Desejo, sabor e artes infantis

Por: José Antonio Pereira

Num domingo, em silêncio, entro na casa de meus pais que tiram um cochilo vespertino, antes do tradicional jogo de futebol da tarde na TV. Sobre a mesa da copa, um vistoso e enorme pacote de chocolates da marca Desejo & Sabor. Quem poderia cometer tal desatino numa casa da família Ferreira, já que, segundo dizem a más línguas, temos parentesco com as formigas doceiras? Deixar bombons à vista de todo mundo, dos filhos, dos netos? Foi minha mãe, esquecida de esconder os chocolates da galera esfomeada. Conforme vai chegando gente, a iguaria desaparece num piscar de olhos.

Mais tarde, descubro que foi um presente da Cíntia, minha sobrinha que estuda medicina em Santos e veio fazer estágio na Santa Casa. Antes de voltar às aulas, deixou os bombons. Na hora do café, a história vai se desenrolando em torno do sabor das lembranças do Chiquinho Maniglia, que era amigo do meu pai e funcionário da fábrica Samello, dos tempos que ele era vendedor de couros da Curtidora Campineira. Chiquinho tinha várias filhas e devia ser um homem de muita sorte, pois a casa alugada onde meus pais moraram uns tempos, na rua José Bonifácio, ele ganhou num sorteio das famosas Cestas de Natal Amaral, que nos anos 1950 e 60 eram objeto de desejo de todas as famílias remediadas como a nossa, com seus quitutes natalinos.

Sua filha Cleuza, doceira de mão cheia, é a criadora da fábrica de chocolates Desejo & Sabor. É mais uma daquelas empresas francanas que começam em casa e vão se desenvolvendo, crescendo e transformando-se em empresas reconhecidas Brasil afora, mesmo sendo da terra do calçado. Pois foi num aniversário em minha casa que ela protagonizou uma arte infantil do meu irmão Gonzaga. Era aniversário do meu irmão Marcos. Gonzaga ficou de plantão na porta de casa esperando os convidados e os presentes, tipo Pistolinha, querendo controlar tudo. Mais os presentes que os convidados, certamente. Quando o Chiquinho Maniglia chegou com a filha Cleuza a tiracolo, ao invés de um brinquedo de presente, entregou uma nota de dinheiro.
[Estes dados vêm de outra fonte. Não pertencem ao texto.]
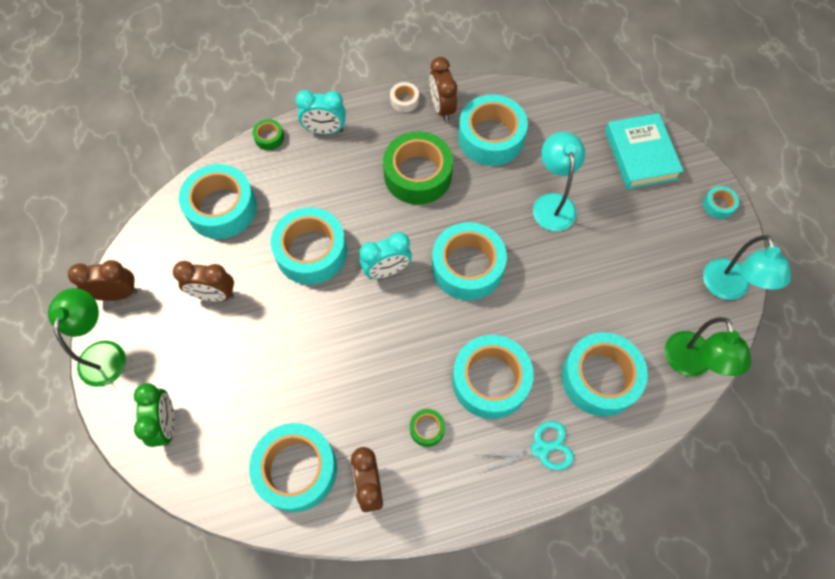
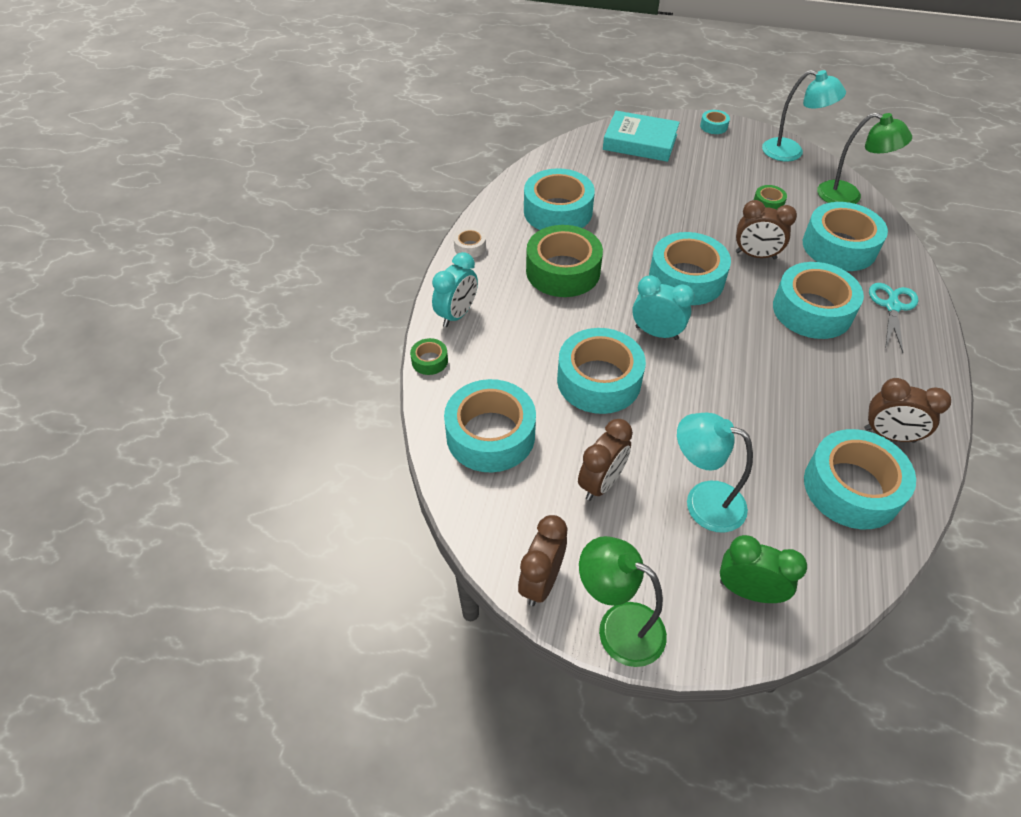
camera: 60 degrees left, 15 degrees down
turquoise clock [359,232,412,279] -> turquoise clock turned 75 degrees counterclockwise [632,275,695,340]
green tape [410,409,445,447] -> green tape moved to [754,185,787,209]
brown clock [429,57,457,122] -> brown clock moved to [736,200,797,260]
turquoise lamp [533,132,585,231] -> turquoise lamp moved to [677,413,753,533]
Meu irmão Gonzaga, muito pequeno ainda, viu aquele pedaço de papel nas mãos do Marcos, olhou de um lado, olhou de outro e não entendeu. Virou-se para a Cleuza e disse, sério: “você não vai poder ficar na festa, porque não trouxe presente”. Imaginem o constrangimento geral, minha tia Julieta teve que intervir para mostrar ao mal-educado que dinheiro também era presente, podiam comprar o brinquedo que quisessem com aquele pedaço de papel. Ainda que meio desconfiado, ele acabou aceitando a explicação, a Cleuza continuou na festa comendo os doces que minha mãe fazia, cantou os parabéns e só depois, muito depois, fez sucesso fazendo seus próprios doces.